Tensions, which some fear could escalate into mass ethnic killings in Africa’s second most populous country, exploded in last year’s war, with thousands killed, thousands more detained and millions displaced.

Tigray rebel forces are advancing in the Ethiopian capital, Addis Ababa, amid increasingly dire warnings from the United States and other foreigners to leave.

While holding out hope that there was a window of opportunity for a solution, the Biden administration moved toward sanctions, announcing the expulsion of Ethiopia from the US-Africa trade agreement, and hitting the leaders and military of neighboring Eritrea with sanctions for interfering in the war. The conflict on behalf of Ethiopia. Sanctions could be imposed on Ethiopian officials, including Nobel Peace Prize laureate Abiy.


Ethiopia condemned the sanctions and escalated its criticism of “interference” in its internal affairs. In Addis Ababa, the seat of the African Union, and elsewhere, there is suspicion and hostility to US pressure for an immediate ceasefire and talks even though America is the country’s largest aid donor.

While Feltman has been commuting between Nairobi and Addis Ababa with the goal of easing tensions in Ethiopia, he and the administration have also been confused by developments in Sudan, where a military coup last month toppled a civilian-led government that was making strides in restoring normalcy. strained relations with the United States

The coup leader, General Abdel Fattah al-Burhan, tightened his grip on power last week, and reappointed himself as head of the new Sovereignty Council. The move was criticized by the United States and other Western governments because it abolished an already existing joint military-civilian council. The Sudanese generals responded by saying that they would appoint a civilian government in the coming days.


Al-Burhan moved against civilian Prime Minister Abdullah Hamdok a few hours after Feltman left the Sudanese capital, Khartoum, on a mission aimed at resolving the escalating tensions between them. The United States responded to the coup by suspending $700 million in direct financial aid to Sudan. Additional moves, including a slowdown or reversal of a multi-year rapprochement with the government, could also be underway without changes.

The top US diplomat for Africa, Molly V, was in Khartoum earlier this week and will join Blinken in Nairobi to discuss her efforts in Sudan. On Tuesday, he met Hamdok and Al-Burhan. Al-Burhan said that Sudan’s leaders are ready to enter into a dialogue with all political forces without conditions, according to a statement issued by the newly appointed Sovereignty Council.

Al-Burhan was also quoted as saying that the army had begun releasing political prisoners who did not face criminal charges.


In addition to attempting to calm tensions in the region, Blinken’s trip also aims to highlight Washington’s standing as a player in regional and international initiatives to restore peace and promote democracy as it competes with China for influence in developing nations.

The Biden administration’s competition with China for influence did not get off to a great start in Africa. The coronavirus pandemic has canceled a planned early summer visit by Blinken to the continent. The trip was pushed back to August, but was postponed again due to the turmoil in Afghanistan that preoccupied Washington.

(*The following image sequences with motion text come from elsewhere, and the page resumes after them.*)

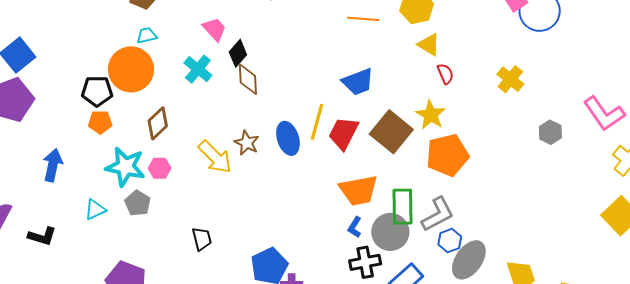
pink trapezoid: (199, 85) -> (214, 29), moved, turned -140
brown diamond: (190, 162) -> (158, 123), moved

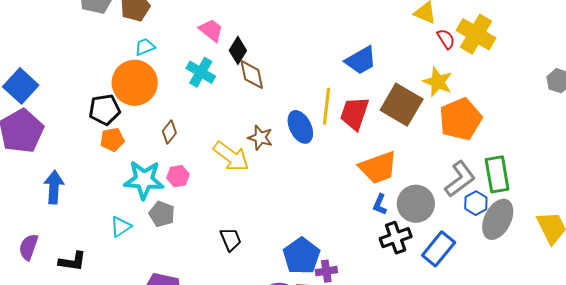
yellow cross: (510, 79) -> (476, 34), moved, size x1.4
brown diamond: (158, 123) -> (169, 132), size x0.7
blue arrow: (53, 165) -> (54, 187), moved
green rectangle: (403, 207) -> (497, 174), moved

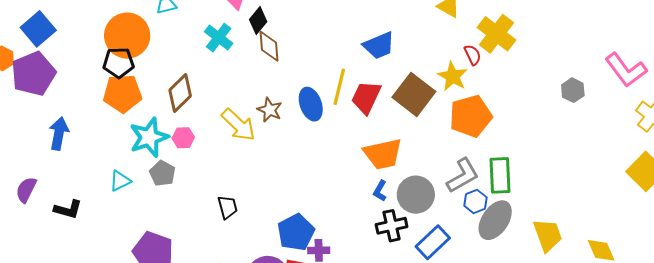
red semicircle: (446, 39) -> (473, 55), moved
orange circle: (135, 83) -> (127, 36), moved
brown diamond: (169, 132) -> (180, 93), size x1.6
orange pentagon: (112, 140) -> (123, 93), size x1.6
cyan star: (144, 180) -> (149, 137), turned -30

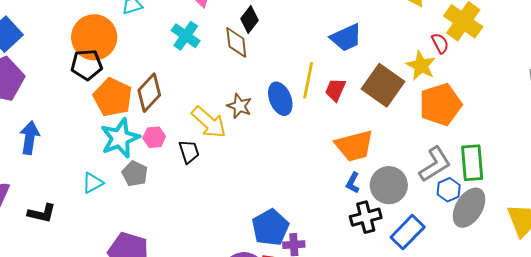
black diamond: (258, 21) -> (249, 20), moved
orange pentagon: (123, 93) -> (113, 97), moved, turned 30
red trapezoid: (366, 97) -> (335, 90), size x0.7
black trapezoid: (228, 207) -> (189, 152), moved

Now, three months later, Blinken hopes to get the administration’s message, “America is back,” to Africa. Despite its importance in the rivalry between the United States and China, Africa has often been overshadowed by more pressing issues in Europe, Asia, the Middle East, and even Latin America despite massive U.S. contributions of money and vaccines to combat the pandemic and other infectious diseases.


All the while, China has poured billions into African energy, infrastructure and other projects that Washington considers scams designed to benefit developing nations.


Associated Press writers Kara Anna in Nairobi and Sami Magdy in Cairo contributed to this report.